Ber-Backpacker-an Asyik
Traveling
dengan biaya minim? enggak usah malu. kini lagi ngeTren, kok.
Pada dasarnya, semua
orang doyan sama yang namanya traveling. Sebuah penelitian membuktikan,
7 dari 10 orang di dunia senang bepergian. Tapi, zaman dulu, rasanya berwisata
ke tempat-tempat baru hanya bisa dilakukan orang berduit lebih saja. Apalagi
kalau pingin pergi ke luar negeri, yang biayanya selangit. Rasanya itu cuma ada
di awang-awang saja. Mira contohnya. Dari kecil dia ingin sekali
pelesir
ke daerah-daerah di Indonesia. Dia juga punya mimpi berkeliling dunia. Tapi
keinginan itu agaknya susah terwujud. Mira merasa semua terhambat oleh biaya
dan waktu. “Berapa uang yang harus disiapkan, belum lagi waktu untuk
jalan-jalan. Belum tentu dapat cuti dari kantor,” ujarnya.
Tapi sebenarnya kini traveling
bukan lagi milik orang yang punya banyak uang saja. Orang- orang yang duitnya,
ya, tak banyak-banyak amat juga bisa menikmati bepergian ke berbagai tempat.
Tren yang sedang digilai, khususnya anak-anak muda, saat ini adalah backpacker.
Konsep traveling ini sebenarnya sangat lumrah di luar negeri. Tapi, di Indonesia,
baru tahun-tahun terakhir ini saja marak.
Backpacker
adalah sebutan untuk orang-orang yang gemar menjelajah dengan bujet minim.
Dikenal dengan backpacker karena biasanya orang-orang ini selalu membawa
tas punggung dalam perjalanannya. “Itu menjadi ciri khas,” ujar Bima asal Jakarta.

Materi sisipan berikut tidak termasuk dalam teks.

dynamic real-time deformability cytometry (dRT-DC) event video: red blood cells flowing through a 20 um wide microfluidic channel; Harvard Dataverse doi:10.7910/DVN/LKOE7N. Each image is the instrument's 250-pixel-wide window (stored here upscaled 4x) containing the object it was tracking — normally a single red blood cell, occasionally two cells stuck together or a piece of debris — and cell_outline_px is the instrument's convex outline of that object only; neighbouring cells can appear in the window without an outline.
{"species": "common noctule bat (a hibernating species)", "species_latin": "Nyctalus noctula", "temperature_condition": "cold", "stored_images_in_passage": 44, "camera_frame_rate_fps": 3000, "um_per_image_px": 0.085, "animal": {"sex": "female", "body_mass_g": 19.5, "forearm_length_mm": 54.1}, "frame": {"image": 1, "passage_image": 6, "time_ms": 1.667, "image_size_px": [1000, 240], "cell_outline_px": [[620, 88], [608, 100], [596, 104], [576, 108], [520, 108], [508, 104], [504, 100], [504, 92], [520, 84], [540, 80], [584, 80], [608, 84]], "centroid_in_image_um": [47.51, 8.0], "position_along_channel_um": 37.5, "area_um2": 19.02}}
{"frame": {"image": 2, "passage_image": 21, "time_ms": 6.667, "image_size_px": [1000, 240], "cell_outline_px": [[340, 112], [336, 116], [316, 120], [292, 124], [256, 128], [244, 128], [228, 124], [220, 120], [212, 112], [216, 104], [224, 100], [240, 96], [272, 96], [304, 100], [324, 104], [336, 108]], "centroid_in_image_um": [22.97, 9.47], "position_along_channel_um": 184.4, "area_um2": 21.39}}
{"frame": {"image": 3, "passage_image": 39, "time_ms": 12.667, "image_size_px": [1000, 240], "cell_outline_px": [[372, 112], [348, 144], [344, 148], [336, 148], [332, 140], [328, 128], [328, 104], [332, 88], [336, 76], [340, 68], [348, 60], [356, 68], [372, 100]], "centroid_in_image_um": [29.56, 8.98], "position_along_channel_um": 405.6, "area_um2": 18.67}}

Berbagai forum tentang backpacker kini makin ramai di dunia maya.
Cerita-cerita perjalanan dan biaya yang superminim membuat banyak orang
tertarik mencoba menjadi backpacker. Siapa yang tak mau jalan-jalan ke
Malaysia selama tiga hari hanya dengan Rp 500 ribu? Atau berkeliling di
Kalimantan Timur hingga Derawan selama 15 hari dengan biaya tak lebih dari 600
ribu? “Kalau murah gitu sih, saya juga mau,” kata Aris, salah satu
peminat backpacking.
Lebih
Menyiksa? Karena bujet yang
minim, banyak pengeluaran selama traveling harus ditekan. Misalnya
memilih bus, yang lebih murah, daripada pesawat, yang mahal. Konsekuensinya,
perjalanannya jadi lebih lama.
Buat beberapa
orang, traveling ala back packer terasa lebih menyiksa. Namun
mereka penyuka backpacker punya pendapat berbeda. Buat mereka, traveling
bukan melulu soal tempat tujuan. “Tapi juga bagaimana perjalanan menuju
destinasi, itu bisa jadi pengalaman tersendiri,” kata Bima. Bima, yang sudah
belasan tahun menjadi backpacker, mengaku jarang mengalami capek-capek
setelah traveling. “Kalau traveling is not about the destination, but
the journey,” ujarnya. Menurut Bima, backpacking tidak hanya memberi
pengalaman menjelajahi tempat- tempat baru saja. Tapi juga bisa mendapatkan
banyak pelajaran hidup serta kesederhanaan. Menjadi backpacker mungkin
terlihat gampang, tapi sebenarnya tidak.
Banyak persiapan yang mesti dilakukan
sebelum memulai petualangan. Mulai stamina, keuangan, hingga barang-barang yang
sebaiknya dibawa. Para backpacker biasanya membagi penga- lamannya ke
forum-forum diskusi. Forum ini biasanya diakses oleh para pemula untuk
memperoleh saran atau rekomendasi. “Di sini pula para backpacker bisa
mendapatkan teman untuk mengunjungi tempat baru,” kata Bima. Menurut dia,
mengajak banyak teman kadang bisa menjadi salah satu cara menghemat ongkos.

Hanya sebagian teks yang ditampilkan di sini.